SOURCE EXTRACT:
=== Begin Enclosure ===
This is an improved and extended version of my first post in this thread. As everybody is looking for solutions based on "pure logic", I think my Trial and Error theorem should raise some interest.
FIRST ORDER LOGIC (FOL)First order logic (FOL), also called "predicate calculus", is the background of the framework described here. If you don't know anything about it, an elementary reference is:
http://en.wikipedia.org/wiki/First-order_logicFirst order logic should not be confused with common sense logic. One thing you should keep in mind is that if something is not illogical in the commonsense of this word, it doesn't entail it can be expressed in FOL.
The reason is that FOL has a strict formalism.
A first order theory is restricted to a well defined topic, which you may discuss only in a well defined language.
In particular, it doesn't include other mathematical theories, such as number theory or set theory, and
FOL doesn't allow arbitrary mathematical operations.
As Algebra, Differential Geometry or lots of other topics, Mathematical Logic is a specialised field of mathematics. Most of the mathematicians are very specialised in their own field and they don't know much about other fields. Moreover, generally, they don't know anything about FOL.
=== End Enclosure ===
EXERCISE INSTRUCTIONS:
Answer these questions from the post on first order logic:
(a) What other name does it give for first order logic?
(b) Which two mathematical theories does it say a first order theory doesn't include?
(c) What does it say most mathematicians generally don't know anything about?
The data here comes from a different source than the post on first order logic.

SUPPLIED MATERIAL:
=== Begin Enclosure ===
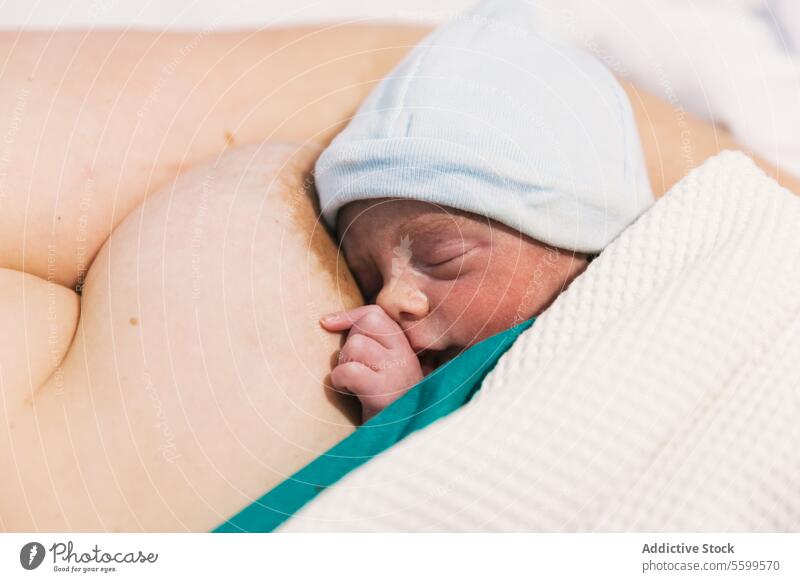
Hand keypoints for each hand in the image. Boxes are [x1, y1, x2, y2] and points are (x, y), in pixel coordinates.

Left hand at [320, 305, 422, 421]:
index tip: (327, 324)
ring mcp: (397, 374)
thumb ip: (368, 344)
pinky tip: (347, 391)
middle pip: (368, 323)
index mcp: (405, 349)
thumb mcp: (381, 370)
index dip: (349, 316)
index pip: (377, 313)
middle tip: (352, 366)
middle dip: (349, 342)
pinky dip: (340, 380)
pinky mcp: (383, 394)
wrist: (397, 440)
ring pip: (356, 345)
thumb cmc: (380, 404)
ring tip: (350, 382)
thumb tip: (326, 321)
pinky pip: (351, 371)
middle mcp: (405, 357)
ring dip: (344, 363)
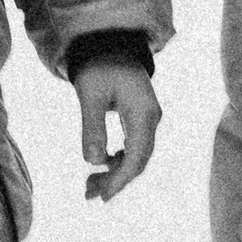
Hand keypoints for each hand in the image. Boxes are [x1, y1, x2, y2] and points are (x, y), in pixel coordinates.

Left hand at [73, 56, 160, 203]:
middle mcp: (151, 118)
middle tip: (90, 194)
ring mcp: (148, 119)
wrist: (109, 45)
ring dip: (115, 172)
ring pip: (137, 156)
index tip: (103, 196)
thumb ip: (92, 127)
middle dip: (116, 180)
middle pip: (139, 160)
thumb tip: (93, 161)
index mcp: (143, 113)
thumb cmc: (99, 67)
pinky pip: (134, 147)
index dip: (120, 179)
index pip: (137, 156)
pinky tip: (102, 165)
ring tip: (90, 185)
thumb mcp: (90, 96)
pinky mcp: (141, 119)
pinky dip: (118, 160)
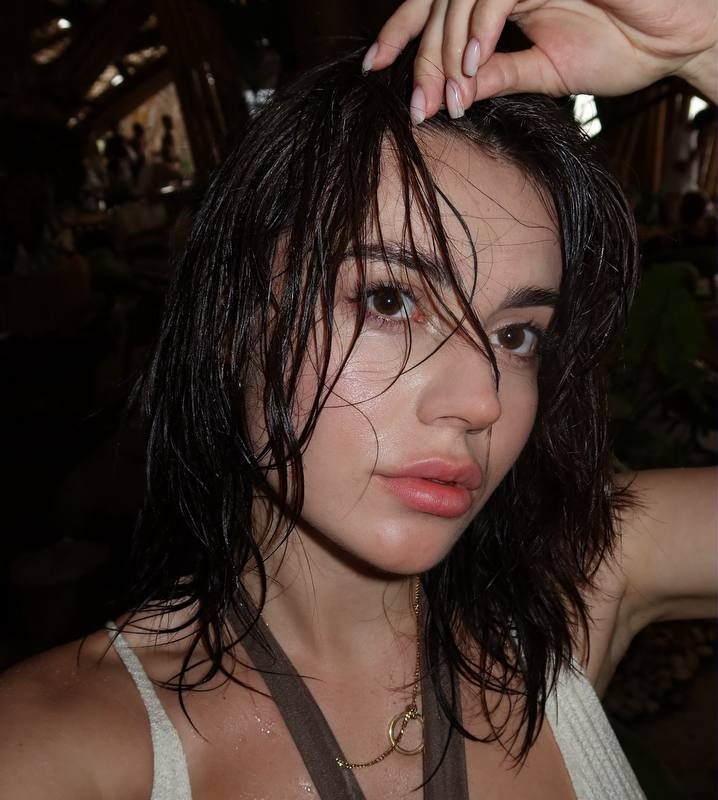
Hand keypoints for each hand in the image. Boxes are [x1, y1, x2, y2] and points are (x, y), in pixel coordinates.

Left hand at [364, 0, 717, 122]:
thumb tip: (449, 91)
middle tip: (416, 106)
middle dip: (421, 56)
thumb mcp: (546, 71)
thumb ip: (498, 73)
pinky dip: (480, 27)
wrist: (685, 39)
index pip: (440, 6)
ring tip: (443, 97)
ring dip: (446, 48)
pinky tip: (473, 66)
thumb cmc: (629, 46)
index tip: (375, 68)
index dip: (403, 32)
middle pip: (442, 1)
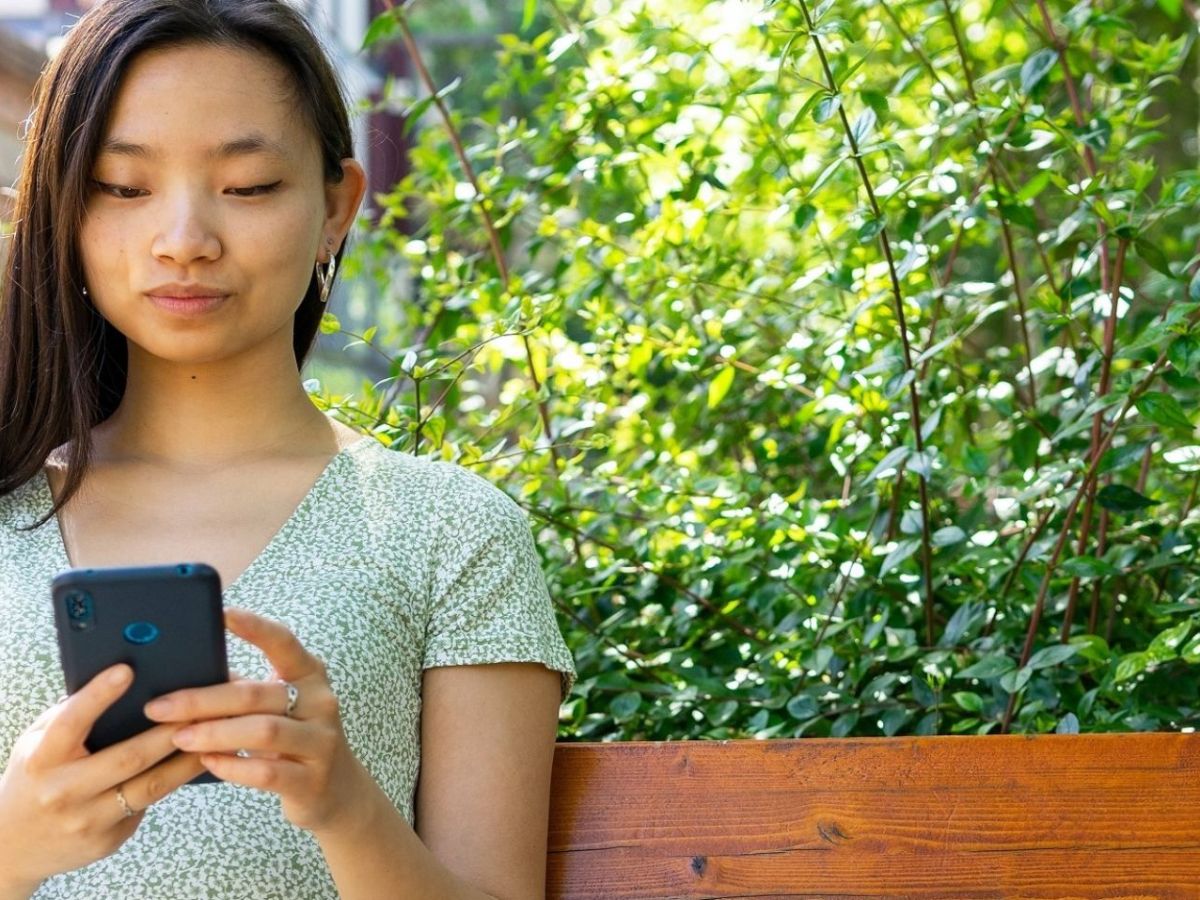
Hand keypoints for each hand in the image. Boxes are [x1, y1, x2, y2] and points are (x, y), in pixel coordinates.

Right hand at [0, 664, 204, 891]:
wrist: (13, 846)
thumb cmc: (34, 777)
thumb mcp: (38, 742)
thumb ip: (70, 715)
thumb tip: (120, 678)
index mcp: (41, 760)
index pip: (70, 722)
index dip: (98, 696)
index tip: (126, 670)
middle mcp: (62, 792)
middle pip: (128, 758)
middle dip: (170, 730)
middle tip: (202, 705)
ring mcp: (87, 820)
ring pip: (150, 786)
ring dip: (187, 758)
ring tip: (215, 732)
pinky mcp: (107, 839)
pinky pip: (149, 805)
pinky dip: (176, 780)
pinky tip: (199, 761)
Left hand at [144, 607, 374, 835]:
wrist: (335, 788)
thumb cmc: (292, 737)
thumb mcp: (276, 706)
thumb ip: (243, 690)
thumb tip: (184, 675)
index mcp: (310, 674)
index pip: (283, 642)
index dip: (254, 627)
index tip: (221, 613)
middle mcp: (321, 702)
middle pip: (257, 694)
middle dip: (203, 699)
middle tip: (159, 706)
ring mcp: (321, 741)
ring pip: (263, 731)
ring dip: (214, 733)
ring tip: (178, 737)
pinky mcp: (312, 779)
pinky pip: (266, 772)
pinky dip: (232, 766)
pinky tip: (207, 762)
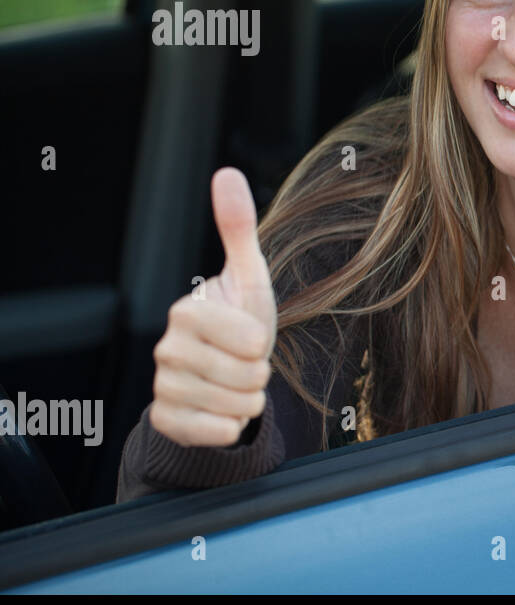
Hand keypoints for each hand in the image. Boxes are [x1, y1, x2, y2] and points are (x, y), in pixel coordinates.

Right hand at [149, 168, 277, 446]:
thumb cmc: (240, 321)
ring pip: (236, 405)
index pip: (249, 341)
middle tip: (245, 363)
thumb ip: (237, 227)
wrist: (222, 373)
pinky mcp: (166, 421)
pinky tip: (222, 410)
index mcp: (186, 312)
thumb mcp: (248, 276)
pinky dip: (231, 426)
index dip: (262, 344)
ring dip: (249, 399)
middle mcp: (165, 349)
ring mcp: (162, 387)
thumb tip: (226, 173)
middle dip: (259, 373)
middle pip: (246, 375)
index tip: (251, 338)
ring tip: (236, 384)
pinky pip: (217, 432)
=== End Enclosure ===
TASK SOLUTION:
(a) Predicate calculus.
(b) Number theory and set theory.
(c) First order logic (FOL).